Durante os últimos anos acreditamos que as políticas de investimento público e a política do “estado-dependentes” eram suficientes para crescermos e desenvolvermos. Pura mentira. Esse foi o caminho que nos trouxe até aqui. Agora, é preciso corrigir para dar sustentabilidade. Alexandre Soares dos Santos, o tal que é o inimigo público número um da esquerda por estes dias (cometeu a heresia de fazer promoções de 50 %...) disse numa entrevista em Maio de 2011 a Fátima Campos Ferreira: a primeira prioridade “seria pôr as contas em ordem. Sem ter a casa em ordem não há hipótese de fazer o quer que seja. Precisamos de um programa bem feito, de preferência de três a cinco anos, para recuperar as finanças.”

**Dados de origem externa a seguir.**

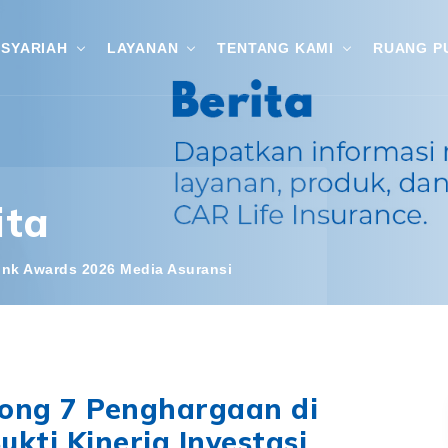
SYARIAH
LAYANAN
TENTANG KAMI
RUANG P
ita
link Awards 2026 Media Asuransi
rong 7 Penghargaan di
ukti Kinerja Investasi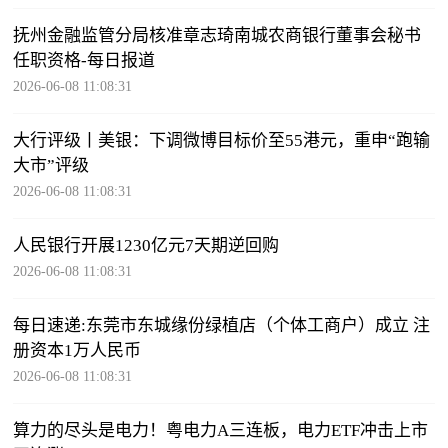
抚州金融监管分局核准章志琦南城农商银行董事会秘书
任职资格-每日报道
2026-06-08 11:08:31
大行评级丨美银：下调微博目标价至55港元，重申“跑输
大市”评级
2026-06-08 11:08:31
人民银行开展1230亿元7天期逆回购
2026-06-08 11:08:31
每日速递:东莞市东城缘份绿植店（个体工商户）成立 注
册资本1万人民币
2026-06-08 11:08:31
算力的尽头是电力！粤电力A三连板，电力ETF冲击上市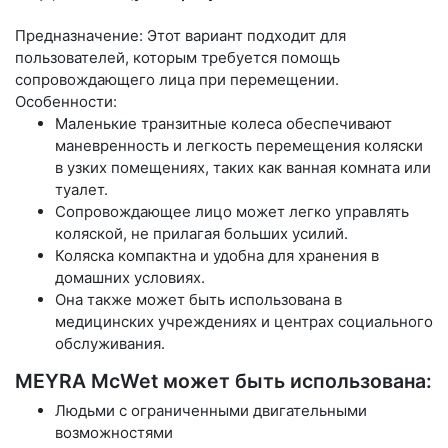
Предназначение: Этот вариант подходит для
пользователей, которым требуется помощь
сопровождающего лица при перемещении.
Особенности:
Маленькие транзитные колеса обеспечивают
маневренность и легкость перемещения коляски
в узких помещениях, таких как ванная комната или
туалет.
Сопровождающее лицо может легко управлять
коляской, не прилагая больших усилий.
Коляска компактна и удобна для хранения в
домашних условиях.
Она также может быть использована в
медицинских учреждениях и центрах социального
обслуживания.
MEYRA McWet может быть использована:
Людьми с ограниченными двигательными
возможностями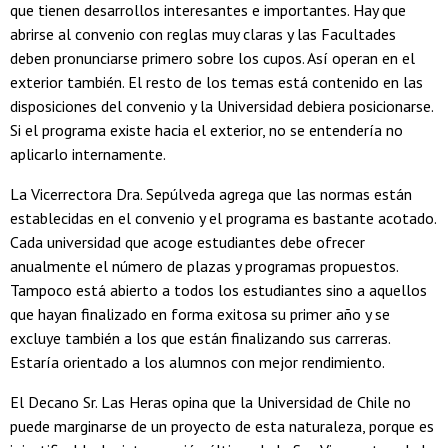
que tienen desarrollos interesantes e importantes. Hay que
abrirse al convenio con reglas muy claras y las Facultades
deben pronunciarse primero sobre los cupos. Así operan en el
exterior también. El resto de los temas está contenido en las
disposiciones del convenio y la Universidad debiera posicionarse.
Si el programa existe hacia el exterior, no se entendería no
aplicarlo internamente.
La Vicerrectora Dra. Sepúlveda agrega que las normas están
establecidas en el convenio y el programa es bastante acotado.
Cada universidad que acoge estudiantes debe ofrecer
anualmente el número de plazas y programas propuestos.
Tampoco está abierto a todos los estudiantes sino a aquellos
que hayan finalizado en forma exitosa su primer año y se
excluye también a los que están finalizando sus carreras.
Estaría orientado a los alumnos con mejor rendimiento.
El Decano Sr. Las Heras opina que la Universidad de Chile no
puede marginarse de un proyecto de esta naturaleza, porque es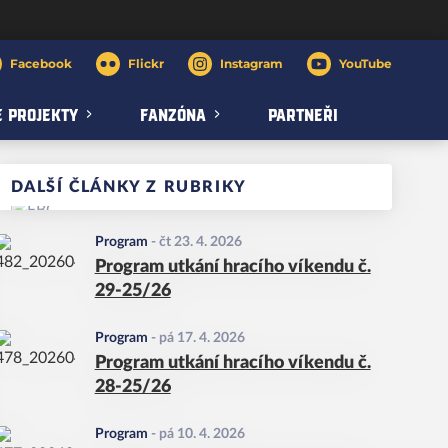
Facebook
Flickr
Instagram
YouTube
 PROJEKTY
FANZÓNA
PARTNEŘI
DALŠÍ ČLÁNKY Z RUBRIKY
Program
-
čt 23. 4. 2026
Program utkání hracího víkendu č.
29-25/26
Program
-
pá 17. 4. 2026
Program utkání hracího víkendu č.
28-25/26
Program
-
pá 10. 4. 2026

Pois é. É que com o peso da dívida às costas ninguém consegue crescer. Mas ao mesmo tempo é preciso empreender uma agenda de reformas estruturais que a curto prazo coloquem Portugal a crescer e a criar emprego. E isso é o que o Governo está a fazer. Não se sabe? O Governo comunica mal? Talvez. Mas o tempo é de fazer e não de alardear. Veja-se: Reforma da lei do arrendamento. Lei da arbitragem voluntária e da concorrência que colocam Portugal capaz de captar investimento estrangeiro - porque são as empresas que criam emprego. Redução brutal do número de lugares dirigentes. Redução brutal dos institutos públicos.

Reforma do sector empresarial do Estado e do Poder Local. Extinção dos governos civis. A lei dos compromissos. A reforma da lei laboral com os parceiros sociais. A reprogramação do QREN. Um sistema da avaliação de professores que todos concordam ou já se esqueceram como era antes? Uma poupança brutal na política do medicamento onde nunca houve coragem para tal, reduzindo em 50% o preço dos genéricos. Tudo isto e o resto em dez meses.

Ora, todas estas reformas onde nos levam? Os piores cenários para este ano apontam uma recessão de 3,5 pontos percentuais do PIB. Para o ano as piores previsões apontam para o fim da recessão e as melhores para crescimento aproximado de 1%! Pela primeira vez desde 1943, prevê-se saldo positivo na balança externa. Mais: as previsões externas apontam para que Portugal cresça a partir de 2014 dois pontos percentuais durante quatro anos seguidos.
Que País é este? O da espuma dos dias ou o País que estamos a construir?